- _CHECK YOUR UNDERSTANDING_:
1. According to the page extract, which earlier film did Zach Cregger write and direct before Weapons?
2. Copy the stretch of the page extract from "A still from" through "the child actors.".

- _PAGE EXTRACT_:
--- START ---

I recently came up with a new idea for a script, the first I’ve had in quite a while. It’s actually kind of a sci-fi idea–well, sci-fi elements mixed with dark comedy, sort of like Eternal Sunshine or Severance. It’s the first great idea I’ve had in a long time. I truly thought the muse had fucked off and left me forever! Turns out, when you’re down, you just need to dig deeper.
Well, shall we get into what I’ve been watching/reading/eating?

A still from Weapons
What I’ve Been Watching:
- Weapons (in theaters). Two weekends ago, I went to see Weapons, the new movie by Zach Cregger, who wrote and directed Barbarian. No spoilers, but I had a blast at the cinema! Like Barbarian, it was scary but still had a lot of humor in it, which is always a fun kind of movie to experience with a crowd. What I loved about Barbarian was that every time you felt like you had a handle on what kind of movie it was, it changed things up on you. Weapons wasn’t quite as twisty/turny, but I enjoyed its narrative structure, which followed different characters in “chapters” like a novel. It also seemed like a movie that was probably a lot of fun to make, especially for the child actors.

--- END ---

- _SUPPLIED MATERIAL_:
--- START ---

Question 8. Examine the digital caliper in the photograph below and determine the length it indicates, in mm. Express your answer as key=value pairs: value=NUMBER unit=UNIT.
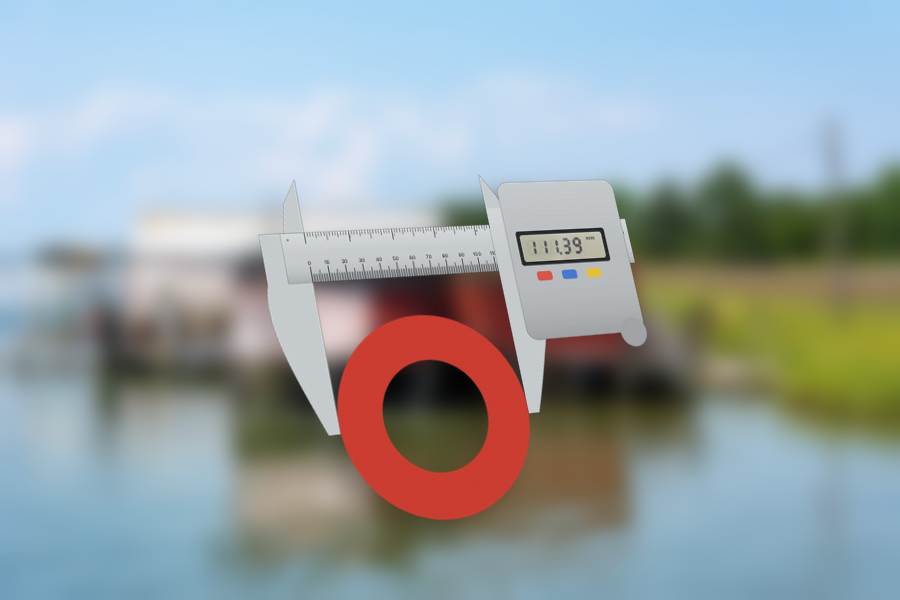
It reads value=111.39 unit=mm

--- END ---

- _NUMBERED ANSWERS_:
1. Barbarian

2.
A still from Weapons
What I’ve Been Watching:
- Weapons (in theaters). Two weekends ago, I went to see Weapons, the new movie by Zach Cregger, who wrote and directed Barbarian. No spoilers, but I had a blast at the cinema! Like Barbarian, it was scary but still had a lot of humor in it, which is always a fun kind of movie to experience with a crowd. What I loved about Barbarian was that every time you felt like you had a handle on what kind of movie it was, it changed things up on you. Weapons wasn’t quite as twisty/turny, but I enjoyed its narrative structure, which followed different characters in “chapters” like a novel. It also seemed like a movie that was probably a lot of fun to make, especially for the child actors.